Each line of the data below that contains "true" must be copied.

**** INFORMATION SHOWN ****

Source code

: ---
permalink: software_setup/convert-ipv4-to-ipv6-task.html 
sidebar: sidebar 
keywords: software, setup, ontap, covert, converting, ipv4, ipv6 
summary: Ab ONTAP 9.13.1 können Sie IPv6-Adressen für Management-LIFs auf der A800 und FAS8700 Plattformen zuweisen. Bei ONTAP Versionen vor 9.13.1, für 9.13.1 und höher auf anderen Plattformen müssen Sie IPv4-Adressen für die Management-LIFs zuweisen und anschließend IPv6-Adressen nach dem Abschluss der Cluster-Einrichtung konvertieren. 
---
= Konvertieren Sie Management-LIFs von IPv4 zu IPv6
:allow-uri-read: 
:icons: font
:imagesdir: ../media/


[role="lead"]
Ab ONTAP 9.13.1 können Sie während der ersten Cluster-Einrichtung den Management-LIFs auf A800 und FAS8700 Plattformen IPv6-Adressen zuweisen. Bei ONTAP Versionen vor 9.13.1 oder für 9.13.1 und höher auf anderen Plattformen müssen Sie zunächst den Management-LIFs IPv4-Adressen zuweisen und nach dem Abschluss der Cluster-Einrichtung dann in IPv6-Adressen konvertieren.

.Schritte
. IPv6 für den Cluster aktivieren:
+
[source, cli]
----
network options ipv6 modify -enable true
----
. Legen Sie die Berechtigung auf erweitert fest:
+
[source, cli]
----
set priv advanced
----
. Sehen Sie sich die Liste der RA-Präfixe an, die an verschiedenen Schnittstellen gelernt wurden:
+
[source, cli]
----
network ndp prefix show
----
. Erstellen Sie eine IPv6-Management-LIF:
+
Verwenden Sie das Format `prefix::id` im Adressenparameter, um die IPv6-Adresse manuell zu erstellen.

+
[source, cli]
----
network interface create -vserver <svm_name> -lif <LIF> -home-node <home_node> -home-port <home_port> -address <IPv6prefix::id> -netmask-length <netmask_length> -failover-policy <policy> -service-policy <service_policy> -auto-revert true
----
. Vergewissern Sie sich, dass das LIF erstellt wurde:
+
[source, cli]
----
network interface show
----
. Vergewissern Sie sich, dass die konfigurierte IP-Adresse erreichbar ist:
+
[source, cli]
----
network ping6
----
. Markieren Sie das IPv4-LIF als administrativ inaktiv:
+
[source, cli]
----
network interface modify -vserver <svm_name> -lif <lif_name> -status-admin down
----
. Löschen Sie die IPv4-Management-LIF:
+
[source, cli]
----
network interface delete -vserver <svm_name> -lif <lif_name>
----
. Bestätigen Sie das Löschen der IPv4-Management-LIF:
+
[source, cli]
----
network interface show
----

****

_RESPONSE TO THIS EXERCISE_.
network options ipv6 modify -enable true
network interface create -vserver <svm_name> -lif <LIF> -home-node <home_node> -home-port <home_port> -address <IPv6prefix::id> -netmask-length <netmask_length> -failover-policy <policy> -service-policy <service_policy> -auto-revert true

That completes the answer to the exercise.